▶ [What this task involves]: Produce as output only the lines below starting at the line with "X146974D01*" and continuing through the line with "X53800Y256733D01*", each one exactly as written.

▶ [Data items]:
%%

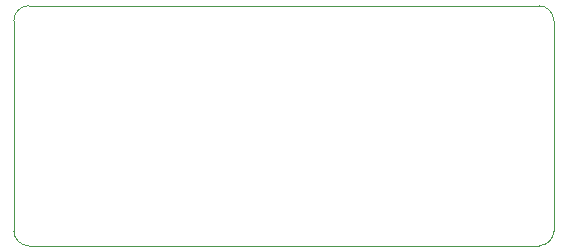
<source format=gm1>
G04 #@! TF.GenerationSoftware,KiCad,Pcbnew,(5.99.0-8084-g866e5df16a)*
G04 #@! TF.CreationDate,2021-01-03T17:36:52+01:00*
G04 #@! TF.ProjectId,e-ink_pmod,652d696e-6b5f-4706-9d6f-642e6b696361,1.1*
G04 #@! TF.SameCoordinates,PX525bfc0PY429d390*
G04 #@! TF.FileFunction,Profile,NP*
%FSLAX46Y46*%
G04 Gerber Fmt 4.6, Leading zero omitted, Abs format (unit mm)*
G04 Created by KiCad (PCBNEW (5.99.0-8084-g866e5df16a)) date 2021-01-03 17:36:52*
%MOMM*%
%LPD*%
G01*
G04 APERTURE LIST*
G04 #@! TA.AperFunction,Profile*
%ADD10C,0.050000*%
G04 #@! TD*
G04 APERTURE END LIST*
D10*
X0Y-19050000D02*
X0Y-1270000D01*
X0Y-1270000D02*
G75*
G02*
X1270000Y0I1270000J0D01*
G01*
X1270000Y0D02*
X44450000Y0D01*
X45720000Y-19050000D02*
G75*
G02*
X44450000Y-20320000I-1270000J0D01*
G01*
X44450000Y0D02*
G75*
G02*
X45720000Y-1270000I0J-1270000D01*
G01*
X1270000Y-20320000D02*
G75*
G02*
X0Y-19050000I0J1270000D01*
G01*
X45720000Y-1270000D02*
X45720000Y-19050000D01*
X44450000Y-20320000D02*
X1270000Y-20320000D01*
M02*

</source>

%%
%%

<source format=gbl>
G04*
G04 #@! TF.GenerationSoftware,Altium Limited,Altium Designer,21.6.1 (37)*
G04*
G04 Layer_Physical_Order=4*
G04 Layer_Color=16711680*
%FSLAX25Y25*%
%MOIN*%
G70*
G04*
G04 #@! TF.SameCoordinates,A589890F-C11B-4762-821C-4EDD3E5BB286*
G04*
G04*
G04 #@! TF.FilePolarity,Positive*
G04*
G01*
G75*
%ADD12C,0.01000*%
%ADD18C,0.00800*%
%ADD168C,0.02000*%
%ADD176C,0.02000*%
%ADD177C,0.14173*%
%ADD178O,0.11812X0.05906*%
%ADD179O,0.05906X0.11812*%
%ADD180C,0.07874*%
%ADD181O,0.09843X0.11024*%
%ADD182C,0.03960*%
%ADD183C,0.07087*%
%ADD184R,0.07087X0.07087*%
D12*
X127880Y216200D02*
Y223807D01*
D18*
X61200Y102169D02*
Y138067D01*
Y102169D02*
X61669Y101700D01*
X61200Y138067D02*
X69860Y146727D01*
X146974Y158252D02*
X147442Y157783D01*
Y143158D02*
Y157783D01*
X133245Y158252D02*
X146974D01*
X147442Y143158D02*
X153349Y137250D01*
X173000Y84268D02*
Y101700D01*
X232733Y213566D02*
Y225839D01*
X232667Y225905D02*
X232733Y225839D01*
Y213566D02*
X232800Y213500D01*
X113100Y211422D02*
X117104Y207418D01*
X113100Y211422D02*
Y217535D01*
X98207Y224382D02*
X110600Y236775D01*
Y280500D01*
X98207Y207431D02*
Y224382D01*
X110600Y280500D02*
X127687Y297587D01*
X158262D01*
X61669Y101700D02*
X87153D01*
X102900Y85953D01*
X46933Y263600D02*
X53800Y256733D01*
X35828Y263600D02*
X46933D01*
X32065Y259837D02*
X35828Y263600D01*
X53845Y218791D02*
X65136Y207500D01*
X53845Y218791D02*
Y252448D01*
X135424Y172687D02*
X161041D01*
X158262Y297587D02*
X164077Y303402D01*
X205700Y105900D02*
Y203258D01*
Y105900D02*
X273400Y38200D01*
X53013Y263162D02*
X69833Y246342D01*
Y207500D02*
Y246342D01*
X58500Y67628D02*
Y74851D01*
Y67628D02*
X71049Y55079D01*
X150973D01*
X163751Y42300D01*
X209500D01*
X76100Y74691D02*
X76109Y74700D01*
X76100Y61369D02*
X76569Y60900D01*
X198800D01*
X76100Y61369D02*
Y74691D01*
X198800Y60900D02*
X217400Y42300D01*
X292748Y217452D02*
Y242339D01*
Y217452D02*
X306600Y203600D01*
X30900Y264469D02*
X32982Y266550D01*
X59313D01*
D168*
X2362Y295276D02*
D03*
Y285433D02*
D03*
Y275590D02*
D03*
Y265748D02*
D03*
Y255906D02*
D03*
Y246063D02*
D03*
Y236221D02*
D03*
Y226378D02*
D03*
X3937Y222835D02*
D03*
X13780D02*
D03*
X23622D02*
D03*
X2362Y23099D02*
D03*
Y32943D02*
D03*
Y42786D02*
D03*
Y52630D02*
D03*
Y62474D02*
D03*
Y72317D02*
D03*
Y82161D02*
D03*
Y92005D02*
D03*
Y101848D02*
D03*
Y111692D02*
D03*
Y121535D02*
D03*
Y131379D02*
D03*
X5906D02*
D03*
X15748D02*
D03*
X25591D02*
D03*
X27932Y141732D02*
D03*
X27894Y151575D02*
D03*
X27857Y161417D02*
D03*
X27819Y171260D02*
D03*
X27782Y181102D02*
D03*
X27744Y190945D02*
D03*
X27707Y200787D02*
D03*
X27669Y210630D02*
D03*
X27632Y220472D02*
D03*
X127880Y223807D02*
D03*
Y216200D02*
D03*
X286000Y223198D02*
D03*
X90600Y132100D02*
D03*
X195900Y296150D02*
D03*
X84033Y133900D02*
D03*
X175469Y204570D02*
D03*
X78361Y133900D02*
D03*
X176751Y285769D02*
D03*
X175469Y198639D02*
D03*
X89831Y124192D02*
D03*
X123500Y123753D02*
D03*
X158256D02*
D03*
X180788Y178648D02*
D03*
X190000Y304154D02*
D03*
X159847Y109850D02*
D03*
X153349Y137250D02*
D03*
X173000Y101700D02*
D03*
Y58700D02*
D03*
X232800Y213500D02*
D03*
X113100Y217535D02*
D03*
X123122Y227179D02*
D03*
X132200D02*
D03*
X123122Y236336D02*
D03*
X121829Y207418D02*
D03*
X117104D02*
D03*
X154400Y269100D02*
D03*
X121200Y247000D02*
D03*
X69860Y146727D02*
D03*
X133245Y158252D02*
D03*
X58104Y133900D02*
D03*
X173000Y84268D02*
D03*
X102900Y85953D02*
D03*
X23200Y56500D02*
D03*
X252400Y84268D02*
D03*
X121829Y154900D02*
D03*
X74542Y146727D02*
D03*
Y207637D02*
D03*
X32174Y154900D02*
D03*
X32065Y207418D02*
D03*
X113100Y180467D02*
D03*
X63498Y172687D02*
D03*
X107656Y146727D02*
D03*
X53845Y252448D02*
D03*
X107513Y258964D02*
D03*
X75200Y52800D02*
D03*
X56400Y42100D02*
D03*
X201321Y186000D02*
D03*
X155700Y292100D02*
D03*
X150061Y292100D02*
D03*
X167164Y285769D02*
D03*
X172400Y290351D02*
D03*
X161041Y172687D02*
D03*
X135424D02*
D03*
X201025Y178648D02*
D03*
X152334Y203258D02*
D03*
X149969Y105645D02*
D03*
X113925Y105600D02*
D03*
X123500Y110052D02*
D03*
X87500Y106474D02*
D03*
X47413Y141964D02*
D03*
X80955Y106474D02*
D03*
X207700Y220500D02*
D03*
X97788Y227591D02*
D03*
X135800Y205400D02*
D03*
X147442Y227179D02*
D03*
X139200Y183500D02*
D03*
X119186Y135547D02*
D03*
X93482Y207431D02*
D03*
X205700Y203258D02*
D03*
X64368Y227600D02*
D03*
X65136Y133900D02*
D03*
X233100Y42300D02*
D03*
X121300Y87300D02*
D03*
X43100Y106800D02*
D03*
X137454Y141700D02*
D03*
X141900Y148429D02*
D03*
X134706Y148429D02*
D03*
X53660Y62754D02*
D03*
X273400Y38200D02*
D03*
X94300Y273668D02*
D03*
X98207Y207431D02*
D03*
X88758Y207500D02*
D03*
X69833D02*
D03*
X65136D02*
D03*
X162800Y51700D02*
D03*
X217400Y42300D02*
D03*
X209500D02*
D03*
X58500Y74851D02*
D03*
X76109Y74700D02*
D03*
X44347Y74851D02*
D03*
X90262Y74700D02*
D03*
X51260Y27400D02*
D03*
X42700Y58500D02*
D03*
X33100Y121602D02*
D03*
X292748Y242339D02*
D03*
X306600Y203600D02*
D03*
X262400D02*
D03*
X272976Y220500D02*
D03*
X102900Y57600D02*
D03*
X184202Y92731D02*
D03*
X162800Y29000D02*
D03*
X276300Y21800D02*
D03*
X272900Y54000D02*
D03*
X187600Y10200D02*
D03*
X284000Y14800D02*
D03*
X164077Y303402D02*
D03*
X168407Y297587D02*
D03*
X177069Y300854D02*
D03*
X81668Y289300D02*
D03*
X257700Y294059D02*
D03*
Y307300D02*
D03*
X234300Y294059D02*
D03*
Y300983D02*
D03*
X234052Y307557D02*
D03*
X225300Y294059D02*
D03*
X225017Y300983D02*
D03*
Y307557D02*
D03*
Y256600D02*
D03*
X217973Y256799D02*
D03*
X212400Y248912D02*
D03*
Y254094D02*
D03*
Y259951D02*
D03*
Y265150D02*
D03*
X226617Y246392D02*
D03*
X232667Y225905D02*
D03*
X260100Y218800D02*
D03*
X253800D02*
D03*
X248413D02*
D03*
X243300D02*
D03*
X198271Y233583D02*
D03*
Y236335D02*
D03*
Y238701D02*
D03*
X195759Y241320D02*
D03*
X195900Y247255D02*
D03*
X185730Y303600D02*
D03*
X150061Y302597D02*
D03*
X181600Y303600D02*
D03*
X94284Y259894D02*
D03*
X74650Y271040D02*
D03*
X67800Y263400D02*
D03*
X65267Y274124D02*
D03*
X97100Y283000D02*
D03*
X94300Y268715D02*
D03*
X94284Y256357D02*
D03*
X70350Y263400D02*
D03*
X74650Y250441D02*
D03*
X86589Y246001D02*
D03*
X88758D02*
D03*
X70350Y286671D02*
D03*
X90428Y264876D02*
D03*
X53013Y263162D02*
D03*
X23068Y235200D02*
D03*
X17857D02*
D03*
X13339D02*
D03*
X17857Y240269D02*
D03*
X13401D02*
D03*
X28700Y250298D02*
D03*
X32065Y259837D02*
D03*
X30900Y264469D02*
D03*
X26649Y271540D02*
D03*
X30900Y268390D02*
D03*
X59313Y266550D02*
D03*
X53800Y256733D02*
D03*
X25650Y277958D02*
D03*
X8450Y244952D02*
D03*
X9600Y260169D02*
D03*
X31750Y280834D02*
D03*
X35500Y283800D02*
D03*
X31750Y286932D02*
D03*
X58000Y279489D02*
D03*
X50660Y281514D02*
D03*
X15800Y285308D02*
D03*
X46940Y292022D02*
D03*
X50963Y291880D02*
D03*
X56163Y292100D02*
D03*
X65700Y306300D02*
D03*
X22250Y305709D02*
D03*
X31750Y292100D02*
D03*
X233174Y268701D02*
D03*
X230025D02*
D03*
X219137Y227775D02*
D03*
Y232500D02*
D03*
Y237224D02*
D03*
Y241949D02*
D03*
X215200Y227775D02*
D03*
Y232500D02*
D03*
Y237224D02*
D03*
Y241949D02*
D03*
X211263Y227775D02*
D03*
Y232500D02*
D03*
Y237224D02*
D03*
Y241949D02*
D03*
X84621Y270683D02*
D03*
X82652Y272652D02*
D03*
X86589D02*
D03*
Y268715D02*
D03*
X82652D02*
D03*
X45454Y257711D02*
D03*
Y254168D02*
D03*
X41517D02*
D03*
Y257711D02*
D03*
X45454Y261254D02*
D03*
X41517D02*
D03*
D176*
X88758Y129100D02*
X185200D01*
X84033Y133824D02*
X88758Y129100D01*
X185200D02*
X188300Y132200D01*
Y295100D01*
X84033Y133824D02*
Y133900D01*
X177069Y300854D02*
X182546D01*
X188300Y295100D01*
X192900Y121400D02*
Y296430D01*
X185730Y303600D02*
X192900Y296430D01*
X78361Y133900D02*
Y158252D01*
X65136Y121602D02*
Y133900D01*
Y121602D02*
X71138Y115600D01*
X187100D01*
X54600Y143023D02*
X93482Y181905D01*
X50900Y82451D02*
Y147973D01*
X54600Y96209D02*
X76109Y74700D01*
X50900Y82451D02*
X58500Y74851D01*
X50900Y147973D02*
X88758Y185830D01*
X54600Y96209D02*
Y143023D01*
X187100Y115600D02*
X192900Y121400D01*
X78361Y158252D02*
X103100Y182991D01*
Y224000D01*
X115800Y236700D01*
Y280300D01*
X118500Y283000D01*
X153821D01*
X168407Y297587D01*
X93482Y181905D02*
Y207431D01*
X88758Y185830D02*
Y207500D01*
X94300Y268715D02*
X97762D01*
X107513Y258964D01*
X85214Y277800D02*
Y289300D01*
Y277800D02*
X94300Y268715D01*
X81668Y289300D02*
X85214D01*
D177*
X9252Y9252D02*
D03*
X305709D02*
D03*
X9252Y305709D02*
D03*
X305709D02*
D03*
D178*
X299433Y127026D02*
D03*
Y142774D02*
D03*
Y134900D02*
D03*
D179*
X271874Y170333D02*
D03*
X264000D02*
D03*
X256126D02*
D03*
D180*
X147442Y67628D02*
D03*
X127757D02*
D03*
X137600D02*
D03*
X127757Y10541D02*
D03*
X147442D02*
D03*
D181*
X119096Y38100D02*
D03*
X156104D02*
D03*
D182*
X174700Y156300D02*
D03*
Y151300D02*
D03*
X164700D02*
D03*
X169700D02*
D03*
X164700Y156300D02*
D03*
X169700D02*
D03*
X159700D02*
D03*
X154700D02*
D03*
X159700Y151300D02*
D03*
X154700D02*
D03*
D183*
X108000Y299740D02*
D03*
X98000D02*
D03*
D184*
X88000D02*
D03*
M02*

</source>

%%
%%

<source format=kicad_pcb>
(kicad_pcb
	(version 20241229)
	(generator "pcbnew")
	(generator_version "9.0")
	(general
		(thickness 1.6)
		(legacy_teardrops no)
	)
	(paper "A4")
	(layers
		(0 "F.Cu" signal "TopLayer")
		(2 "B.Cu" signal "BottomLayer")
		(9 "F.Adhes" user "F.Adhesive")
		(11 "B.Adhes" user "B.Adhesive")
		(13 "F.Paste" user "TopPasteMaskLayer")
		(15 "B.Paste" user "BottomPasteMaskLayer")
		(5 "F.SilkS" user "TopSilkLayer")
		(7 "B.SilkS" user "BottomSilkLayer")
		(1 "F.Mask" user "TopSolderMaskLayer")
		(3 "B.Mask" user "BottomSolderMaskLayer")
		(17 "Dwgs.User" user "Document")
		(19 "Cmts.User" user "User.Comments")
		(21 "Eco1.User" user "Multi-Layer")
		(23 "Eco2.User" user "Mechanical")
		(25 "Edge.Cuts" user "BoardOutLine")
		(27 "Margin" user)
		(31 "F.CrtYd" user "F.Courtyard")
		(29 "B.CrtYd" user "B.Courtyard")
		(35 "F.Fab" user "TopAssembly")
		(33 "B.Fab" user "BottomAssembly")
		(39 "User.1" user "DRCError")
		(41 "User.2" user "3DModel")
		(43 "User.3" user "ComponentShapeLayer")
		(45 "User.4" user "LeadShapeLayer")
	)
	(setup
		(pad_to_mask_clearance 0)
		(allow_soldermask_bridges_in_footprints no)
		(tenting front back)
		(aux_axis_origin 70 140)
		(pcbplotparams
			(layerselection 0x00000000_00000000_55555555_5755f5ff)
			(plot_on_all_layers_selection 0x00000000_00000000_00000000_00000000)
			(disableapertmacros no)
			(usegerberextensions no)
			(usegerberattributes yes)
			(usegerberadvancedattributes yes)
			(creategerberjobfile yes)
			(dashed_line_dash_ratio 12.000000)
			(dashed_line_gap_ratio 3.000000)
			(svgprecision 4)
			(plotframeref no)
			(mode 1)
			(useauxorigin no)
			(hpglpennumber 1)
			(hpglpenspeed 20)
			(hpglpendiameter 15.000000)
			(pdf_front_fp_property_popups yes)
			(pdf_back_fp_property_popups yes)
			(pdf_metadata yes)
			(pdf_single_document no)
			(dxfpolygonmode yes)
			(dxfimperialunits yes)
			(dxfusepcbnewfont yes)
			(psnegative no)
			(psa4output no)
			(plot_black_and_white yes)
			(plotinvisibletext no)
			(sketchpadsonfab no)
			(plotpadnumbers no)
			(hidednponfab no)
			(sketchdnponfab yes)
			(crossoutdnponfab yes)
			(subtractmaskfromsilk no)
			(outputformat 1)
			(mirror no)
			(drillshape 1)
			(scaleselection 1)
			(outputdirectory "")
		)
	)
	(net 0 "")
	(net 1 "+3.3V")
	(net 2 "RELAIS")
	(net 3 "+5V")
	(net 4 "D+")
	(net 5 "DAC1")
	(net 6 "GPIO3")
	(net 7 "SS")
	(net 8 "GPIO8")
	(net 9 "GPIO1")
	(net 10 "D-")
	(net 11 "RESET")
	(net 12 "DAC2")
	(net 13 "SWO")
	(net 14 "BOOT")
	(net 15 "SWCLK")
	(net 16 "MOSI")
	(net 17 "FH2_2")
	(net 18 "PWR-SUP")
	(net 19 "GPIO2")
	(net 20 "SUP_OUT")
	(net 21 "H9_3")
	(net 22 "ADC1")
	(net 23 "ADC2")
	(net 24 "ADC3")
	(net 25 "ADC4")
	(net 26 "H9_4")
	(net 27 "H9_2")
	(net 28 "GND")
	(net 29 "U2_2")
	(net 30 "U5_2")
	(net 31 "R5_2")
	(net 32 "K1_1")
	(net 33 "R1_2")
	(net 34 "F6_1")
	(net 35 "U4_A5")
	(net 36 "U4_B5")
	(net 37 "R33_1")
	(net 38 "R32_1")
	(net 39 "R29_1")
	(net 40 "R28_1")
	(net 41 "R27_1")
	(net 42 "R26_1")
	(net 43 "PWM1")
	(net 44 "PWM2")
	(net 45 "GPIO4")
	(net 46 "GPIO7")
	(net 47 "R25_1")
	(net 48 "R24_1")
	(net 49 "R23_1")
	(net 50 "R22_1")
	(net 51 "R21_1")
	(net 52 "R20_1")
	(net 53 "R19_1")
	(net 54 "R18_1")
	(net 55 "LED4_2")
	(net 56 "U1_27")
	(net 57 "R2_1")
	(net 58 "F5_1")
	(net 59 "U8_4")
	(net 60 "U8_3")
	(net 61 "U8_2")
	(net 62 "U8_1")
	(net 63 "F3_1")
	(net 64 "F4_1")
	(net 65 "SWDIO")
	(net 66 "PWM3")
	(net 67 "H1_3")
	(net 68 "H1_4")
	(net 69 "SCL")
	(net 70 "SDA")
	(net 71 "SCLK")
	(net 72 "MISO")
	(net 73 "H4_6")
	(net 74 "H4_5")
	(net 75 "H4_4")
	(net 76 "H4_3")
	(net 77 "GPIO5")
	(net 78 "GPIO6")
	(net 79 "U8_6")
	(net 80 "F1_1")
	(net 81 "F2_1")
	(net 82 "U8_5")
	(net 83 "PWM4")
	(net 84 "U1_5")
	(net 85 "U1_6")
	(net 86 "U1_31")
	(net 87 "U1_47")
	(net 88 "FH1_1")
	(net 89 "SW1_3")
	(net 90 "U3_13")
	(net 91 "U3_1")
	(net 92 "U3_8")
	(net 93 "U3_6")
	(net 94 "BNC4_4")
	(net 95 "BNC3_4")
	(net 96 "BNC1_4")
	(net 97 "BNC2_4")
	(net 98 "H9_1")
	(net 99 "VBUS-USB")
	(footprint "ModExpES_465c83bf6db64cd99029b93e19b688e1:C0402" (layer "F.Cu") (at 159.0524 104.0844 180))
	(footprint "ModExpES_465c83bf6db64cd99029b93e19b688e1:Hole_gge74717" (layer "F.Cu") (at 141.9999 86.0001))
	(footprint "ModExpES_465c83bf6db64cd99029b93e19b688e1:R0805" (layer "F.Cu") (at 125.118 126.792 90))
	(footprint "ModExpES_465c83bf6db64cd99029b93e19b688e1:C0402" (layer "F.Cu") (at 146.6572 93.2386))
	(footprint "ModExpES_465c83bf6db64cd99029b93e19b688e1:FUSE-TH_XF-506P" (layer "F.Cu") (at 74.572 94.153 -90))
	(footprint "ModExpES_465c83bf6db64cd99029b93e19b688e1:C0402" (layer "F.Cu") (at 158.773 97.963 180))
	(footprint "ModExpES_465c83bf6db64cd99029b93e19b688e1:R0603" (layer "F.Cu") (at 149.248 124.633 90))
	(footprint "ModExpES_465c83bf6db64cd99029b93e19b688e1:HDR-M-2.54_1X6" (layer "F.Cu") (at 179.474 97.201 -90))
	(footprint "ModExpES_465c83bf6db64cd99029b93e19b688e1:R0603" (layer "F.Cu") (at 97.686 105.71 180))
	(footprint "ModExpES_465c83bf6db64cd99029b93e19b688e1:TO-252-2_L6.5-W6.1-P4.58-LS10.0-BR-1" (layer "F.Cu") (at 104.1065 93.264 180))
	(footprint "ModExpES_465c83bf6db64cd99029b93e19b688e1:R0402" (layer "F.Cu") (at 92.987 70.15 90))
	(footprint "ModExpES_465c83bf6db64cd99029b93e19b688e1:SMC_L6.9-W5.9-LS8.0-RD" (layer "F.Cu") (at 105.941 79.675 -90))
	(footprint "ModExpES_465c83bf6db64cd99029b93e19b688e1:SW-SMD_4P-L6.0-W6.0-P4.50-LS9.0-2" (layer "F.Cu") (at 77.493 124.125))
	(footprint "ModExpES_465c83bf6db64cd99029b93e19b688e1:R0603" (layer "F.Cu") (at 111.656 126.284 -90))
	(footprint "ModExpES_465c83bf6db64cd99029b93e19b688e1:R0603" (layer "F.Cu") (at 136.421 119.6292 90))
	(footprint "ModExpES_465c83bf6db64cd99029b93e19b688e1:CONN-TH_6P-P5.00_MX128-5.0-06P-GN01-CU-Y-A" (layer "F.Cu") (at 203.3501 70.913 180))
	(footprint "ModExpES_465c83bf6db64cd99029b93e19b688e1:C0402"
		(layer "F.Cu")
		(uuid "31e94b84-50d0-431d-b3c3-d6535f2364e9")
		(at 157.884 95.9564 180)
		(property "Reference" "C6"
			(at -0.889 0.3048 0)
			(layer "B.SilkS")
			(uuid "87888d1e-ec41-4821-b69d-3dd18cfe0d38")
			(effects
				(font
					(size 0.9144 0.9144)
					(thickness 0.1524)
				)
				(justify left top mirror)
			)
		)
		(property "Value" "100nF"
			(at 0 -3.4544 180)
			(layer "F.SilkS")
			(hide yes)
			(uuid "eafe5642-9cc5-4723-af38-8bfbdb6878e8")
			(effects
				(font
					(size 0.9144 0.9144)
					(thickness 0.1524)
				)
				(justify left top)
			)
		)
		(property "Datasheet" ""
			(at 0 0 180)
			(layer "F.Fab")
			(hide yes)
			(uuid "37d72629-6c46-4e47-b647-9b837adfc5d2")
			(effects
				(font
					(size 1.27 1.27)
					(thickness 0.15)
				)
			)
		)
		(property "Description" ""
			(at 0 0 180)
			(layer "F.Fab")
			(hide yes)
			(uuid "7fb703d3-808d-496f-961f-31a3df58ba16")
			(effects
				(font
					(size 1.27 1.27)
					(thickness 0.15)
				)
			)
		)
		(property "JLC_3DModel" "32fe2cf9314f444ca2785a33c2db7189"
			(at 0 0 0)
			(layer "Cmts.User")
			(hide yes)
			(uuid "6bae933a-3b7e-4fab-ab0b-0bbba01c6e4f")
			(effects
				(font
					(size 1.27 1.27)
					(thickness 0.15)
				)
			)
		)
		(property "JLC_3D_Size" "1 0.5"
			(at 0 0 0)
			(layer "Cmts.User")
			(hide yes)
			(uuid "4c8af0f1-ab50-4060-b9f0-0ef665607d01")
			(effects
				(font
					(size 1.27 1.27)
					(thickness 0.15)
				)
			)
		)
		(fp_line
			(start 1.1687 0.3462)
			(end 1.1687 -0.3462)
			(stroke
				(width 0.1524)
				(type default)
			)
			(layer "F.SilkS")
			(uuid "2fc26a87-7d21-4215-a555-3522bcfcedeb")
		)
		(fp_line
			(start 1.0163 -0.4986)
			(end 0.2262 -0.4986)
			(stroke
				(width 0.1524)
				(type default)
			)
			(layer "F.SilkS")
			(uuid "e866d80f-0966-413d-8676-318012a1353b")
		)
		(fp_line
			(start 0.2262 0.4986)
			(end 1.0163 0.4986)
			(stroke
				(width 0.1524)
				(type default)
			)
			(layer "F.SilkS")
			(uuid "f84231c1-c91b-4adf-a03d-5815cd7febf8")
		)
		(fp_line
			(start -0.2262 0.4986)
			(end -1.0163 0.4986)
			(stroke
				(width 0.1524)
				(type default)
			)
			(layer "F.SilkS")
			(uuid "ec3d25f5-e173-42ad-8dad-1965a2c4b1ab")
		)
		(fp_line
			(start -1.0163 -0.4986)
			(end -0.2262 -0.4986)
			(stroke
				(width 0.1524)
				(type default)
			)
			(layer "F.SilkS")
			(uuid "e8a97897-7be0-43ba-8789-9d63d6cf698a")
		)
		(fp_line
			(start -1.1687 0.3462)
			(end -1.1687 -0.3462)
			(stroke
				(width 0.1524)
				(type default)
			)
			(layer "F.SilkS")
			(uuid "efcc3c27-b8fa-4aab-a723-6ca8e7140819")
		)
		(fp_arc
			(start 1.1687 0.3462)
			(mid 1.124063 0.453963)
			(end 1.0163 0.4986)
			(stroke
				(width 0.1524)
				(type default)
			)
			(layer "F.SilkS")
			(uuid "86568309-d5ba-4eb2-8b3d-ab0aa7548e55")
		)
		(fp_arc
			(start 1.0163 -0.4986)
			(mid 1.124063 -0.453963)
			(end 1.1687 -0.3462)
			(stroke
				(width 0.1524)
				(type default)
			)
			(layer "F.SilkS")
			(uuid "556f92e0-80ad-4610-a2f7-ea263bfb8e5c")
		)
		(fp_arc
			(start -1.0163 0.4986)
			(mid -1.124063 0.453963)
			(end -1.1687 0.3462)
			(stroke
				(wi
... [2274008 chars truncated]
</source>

%%

▶ [Solution for this exercise]:
X146974D01*
X147442Y143158D02*
X153349Y137250D01*
X173000Y84268D02*
Y101700D01*
X232733Y213566D02*
Y225839D01*
X232667Y225905D02*
X232733Y225839D01*
Y213566D02*
X232800Y213500D01*
X113100Y211422D02*
X117104Y207418D01*
X113100Y211422D02*
Y217535D01*
X98207Y224382D02*
X110600Y236775D01*
Y280500D01*
X98207Y207431D02*
Y224382D01*
X110600Y280500D02*
X127687Y297587D01*
X158262D01*
X61669Y101700D02*
X87153D01*
X102900Y85953D01*
X46933Y263600D02*
X53800Y256733D01*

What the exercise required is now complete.